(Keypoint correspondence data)
........
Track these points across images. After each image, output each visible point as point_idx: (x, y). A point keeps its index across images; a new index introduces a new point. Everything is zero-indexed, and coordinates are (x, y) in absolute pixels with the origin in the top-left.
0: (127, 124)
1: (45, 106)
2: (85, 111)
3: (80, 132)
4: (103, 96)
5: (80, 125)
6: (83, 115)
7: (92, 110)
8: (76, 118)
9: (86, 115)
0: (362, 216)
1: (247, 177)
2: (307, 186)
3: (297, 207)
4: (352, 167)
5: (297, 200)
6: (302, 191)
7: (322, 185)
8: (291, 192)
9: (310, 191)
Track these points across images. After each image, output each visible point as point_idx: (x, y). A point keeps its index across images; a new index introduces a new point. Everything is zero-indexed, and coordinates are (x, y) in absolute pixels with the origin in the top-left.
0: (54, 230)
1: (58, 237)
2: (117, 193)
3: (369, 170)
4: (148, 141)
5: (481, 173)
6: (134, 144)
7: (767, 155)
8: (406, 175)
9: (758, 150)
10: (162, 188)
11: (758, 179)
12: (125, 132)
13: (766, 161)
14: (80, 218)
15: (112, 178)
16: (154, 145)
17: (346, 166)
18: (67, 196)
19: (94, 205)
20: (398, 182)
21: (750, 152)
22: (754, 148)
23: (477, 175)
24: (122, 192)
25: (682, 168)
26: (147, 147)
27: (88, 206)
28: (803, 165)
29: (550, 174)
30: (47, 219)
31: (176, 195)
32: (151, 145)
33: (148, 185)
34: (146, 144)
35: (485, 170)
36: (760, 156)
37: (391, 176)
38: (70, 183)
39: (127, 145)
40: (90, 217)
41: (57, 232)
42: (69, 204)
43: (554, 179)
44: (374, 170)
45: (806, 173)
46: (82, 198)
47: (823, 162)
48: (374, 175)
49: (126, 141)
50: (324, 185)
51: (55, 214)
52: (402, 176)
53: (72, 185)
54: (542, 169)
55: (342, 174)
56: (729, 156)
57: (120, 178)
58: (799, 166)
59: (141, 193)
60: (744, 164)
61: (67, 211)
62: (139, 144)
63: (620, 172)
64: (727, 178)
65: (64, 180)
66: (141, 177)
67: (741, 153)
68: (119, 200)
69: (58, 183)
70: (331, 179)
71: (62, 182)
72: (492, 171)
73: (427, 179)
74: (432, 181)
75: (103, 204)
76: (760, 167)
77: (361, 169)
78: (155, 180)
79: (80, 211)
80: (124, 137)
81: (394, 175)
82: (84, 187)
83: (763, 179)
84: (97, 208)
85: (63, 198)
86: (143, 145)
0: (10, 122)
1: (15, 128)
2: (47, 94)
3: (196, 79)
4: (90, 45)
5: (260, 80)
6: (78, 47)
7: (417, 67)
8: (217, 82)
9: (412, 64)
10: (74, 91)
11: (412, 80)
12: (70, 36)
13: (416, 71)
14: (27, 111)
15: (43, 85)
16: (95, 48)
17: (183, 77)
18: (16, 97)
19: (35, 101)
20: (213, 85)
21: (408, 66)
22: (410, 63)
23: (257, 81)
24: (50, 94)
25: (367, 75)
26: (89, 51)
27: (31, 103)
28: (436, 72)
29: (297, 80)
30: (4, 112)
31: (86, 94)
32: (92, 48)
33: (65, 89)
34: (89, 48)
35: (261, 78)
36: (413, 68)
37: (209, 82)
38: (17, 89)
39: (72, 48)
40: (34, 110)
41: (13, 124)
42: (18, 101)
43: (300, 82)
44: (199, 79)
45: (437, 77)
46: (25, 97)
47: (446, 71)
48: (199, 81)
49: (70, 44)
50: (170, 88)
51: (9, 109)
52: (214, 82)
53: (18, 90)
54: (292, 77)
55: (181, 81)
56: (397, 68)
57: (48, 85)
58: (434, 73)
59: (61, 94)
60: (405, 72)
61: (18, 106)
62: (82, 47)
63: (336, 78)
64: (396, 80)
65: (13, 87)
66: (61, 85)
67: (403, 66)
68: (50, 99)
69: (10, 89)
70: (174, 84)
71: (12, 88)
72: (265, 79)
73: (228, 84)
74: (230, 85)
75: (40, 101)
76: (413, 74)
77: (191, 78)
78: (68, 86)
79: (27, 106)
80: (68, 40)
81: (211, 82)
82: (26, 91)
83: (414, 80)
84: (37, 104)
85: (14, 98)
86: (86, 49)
........
● WORK INSTRUCTION: Using the data above, transcribe the lines that run from the line with "56: (729, 156)" to the line with "85: (63, 198)", both ends kept, and output nothing else.

● RESULT FOR THIS TASK:
56: (729, 156)
57: (120, 178)
58: (799, 166)
59: (141, 193)
60: (744, 164)
61: (67, 211)
62: (139, 144)
63: (620, 172)
64: (727, 178)
65: (64, 180)
66: (141, 177)
67: (741, 153)
68: (119, 200)
69: (58, 183)
70: (331, 179)
71: (62, 182)
72: (492, 171)
73: (427, 179)
74: (432, 181)
75: (103, 204)
76: (760, 167)
77: (361, 169)
78: (155, 180)
79: (80, 211)
80: (124, 137)
81: (394, 175)
82: (84, 187)
83: (763, 179)
84: (97, 208)
85: (63, 198)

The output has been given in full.